• Document
######

Let $R$ be the binary relation on $\mathbb{N}$ defined by $xRy$ ($x$ is in relation to $y$) defined by: $xRy$ if $xy=49$

Question

Let $R$ be the binary relation on $\mathbb{N}$ defined by $xRy$ ($x$ is in relation to $y$) defined by: $xRy$ if $xy=49$

A) $R$ is reflexive and $R$ is symmetric

B) $R$ is reflexive and $R$ is not symmetric

C) $R$ is not reflexive and $R$ is symmetric

D) $R$ is not reflexive and $R$ is not symmetric

The answer is C. I understand why it is symmetric, but why it is not reflexive? For example, if I have $xy=7\times7=49$ (which is reflexive relation, isn't it?). Anyone explain please?

Thank You

Answer 1

For a relation $R$ to be reflexive means that $xRx$ for ALL $x$ in the domain of the relation. Yes, it's true that in this example $x=7$ satisfies $xRx$ because $7\cdot7=49$. But is it true that $xRx$ for ALL $x\in\mathbb{N}$? I.e., is it true that for all natural numbers $x^2=49$?

Answer 2

Reflexive is: $\forall x$, $xRx$.

Find an $x$ such that $x^2 \ne 49$

######

• Data
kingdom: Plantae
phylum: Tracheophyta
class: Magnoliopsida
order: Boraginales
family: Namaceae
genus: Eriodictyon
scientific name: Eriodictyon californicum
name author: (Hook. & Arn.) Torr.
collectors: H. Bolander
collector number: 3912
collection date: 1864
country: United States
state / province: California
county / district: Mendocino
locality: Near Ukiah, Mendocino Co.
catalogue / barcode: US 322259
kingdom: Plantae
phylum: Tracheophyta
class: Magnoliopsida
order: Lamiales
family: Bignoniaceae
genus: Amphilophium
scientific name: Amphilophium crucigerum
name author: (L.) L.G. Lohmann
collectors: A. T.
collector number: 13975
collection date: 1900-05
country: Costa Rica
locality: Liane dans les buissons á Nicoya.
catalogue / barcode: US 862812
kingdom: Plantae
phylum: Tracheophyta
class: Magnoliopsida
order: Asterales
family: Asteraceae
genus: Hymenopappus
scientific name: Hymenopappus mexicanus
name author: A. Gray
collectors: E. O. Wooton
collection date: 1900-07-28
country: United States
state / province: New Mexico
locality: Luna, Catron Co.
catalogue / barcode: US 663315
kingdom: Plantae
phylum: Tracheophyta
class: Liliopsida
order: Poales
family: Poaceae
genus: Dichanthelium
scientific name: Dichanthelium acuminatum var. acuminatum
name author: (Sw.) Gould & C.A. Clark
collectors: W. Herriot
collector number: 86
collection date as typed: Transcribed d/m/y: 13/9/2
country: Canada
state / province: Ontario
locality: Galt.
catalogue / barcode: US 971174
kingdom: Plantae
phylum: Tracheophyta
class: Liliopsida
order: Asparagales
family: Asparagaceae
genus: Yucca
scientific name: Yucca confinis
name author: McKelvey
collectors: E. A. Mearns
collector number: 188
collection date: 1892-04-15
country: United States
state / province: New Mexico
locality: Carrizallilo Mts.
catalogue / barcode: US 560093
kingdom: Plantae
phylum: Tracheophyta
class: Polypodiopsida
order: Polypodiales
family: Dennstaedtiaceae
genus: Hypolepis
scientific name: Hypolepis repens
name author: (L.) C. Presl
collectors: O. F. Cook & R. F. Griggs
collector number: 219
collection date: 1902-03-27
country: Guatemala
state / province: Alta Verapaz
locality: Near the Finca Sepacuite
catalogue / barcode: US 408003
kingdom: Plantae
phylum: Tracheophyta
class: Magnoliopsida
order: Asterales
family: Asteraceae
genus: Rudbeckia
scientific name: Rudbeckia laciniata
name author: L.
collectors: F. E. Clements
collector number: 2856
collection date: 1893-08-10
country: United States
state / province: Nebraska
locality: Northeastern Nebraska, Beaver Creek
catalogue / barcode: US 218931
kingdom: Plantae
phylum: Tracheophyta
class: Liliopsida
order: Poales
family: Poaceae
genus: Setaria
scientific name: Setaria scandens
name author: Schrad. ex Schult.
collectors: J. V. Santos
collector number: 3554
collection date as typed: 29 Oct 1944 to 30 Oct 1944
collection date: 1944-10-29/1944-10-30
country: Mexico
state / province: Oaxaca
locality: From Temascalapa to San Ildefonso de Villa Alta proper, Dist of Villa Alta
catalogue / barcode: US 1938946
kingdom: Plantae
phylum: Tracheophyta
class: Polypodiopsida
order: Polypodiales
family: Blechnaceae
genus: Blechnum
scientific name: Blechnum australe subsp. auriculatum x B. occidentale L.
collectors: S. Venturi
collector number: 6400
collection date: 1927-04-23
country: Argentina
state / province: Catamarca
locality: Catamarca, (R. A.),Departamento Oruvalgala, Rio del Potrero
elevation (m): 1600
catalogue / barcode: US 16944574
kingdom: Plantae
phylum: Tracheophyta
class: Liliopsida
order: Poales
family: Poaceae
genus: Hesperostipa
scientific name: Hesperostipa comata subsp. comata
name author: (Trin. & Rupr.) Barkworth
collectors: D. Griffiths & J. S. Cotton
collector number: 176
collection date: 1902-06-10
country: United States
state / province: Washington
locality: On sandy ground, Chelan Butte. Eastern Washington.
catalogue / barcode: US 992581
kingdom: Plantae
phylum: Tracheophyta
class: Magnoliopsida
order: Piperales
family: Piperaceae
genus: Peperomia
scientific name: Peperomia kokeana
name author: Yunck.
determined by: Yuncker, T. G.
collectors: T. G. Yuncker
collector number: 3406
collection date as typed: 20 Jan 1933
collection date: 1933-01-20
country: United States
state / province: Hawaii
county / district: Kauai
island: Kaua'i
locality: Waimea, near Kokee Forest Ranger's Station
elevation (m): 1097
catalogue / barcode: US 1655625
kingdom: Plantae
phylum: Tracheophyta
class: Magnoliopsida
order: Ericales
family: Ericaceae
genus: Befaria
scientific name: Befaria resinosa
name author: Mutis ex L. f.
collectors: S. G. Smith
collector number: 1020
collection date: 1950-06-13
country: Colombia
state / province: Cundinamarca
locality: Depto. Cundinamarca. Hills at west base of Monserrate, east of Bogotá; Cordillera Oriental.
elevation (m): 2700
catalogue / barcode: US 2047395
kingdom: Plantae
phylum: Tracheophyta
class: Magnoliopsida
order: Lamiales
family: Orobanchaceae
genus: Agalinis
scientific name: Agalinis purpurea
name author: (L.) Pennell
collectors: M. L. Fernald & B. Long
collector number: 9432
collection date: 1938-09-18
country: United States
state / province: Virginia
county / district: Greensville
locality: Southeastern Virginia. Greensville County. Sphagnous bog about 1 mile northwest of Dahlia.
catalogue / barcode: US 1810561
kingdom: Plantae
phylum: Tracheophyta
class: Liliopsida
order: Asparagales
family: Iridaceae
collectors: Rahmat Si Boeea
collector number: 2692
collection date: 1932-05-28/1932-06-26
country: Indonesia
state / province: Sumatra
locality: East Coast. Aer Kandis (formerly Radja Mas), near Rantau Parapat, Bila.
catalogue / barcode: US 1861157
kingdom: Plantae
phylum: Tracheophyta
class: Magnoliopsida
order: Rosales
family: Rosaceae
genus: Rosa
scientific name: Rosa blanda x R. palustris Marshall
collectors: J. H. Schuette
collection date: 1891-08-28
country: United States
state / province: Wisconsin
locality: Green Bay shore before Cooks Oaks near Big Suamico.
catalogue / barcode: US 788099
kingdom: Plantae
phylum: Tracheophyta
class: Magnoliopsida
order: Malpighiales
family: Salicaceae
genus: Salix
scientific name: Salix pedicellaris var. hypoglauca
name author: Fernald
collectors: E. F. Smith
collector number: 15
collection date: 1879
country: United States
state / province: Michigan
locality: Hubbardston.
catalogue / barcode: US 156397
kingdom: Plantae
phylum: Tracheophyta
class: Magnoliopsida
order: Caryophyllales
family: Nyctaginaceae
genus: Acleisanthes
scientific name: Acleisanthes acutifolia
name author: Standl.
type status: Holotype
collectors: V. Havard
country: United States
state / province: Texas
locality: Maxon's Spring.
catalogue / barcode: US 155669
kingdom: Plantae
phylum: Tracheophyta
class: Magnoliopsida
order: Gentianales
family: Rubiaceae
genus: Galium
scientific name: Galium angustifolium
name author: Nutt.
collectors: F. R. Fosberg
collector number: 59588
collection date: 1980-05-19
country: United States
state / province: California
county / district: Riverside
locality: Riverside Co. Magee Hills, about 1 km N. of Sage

######

• Exercise aim
Edit the thread on the relation xy = 49, starting at the words "B) $R$ is reflexive" and stopping after "Anyone explain please?", and replace "symmetric" with "transitive" throughout that span.

• Answer below
B) $R$ is reflexive and $R$ is not transitive

C) $R$ is not reflexive and $R$ is transitive

D) $R$ is not reflexive and $R$ is not transitive

The answer is C. I understand why it is transitive, but why it is not reflexive? For example, if I have $xy=7\times7=49$ (which is reflexive relation, isn't it?). Anyone explain please?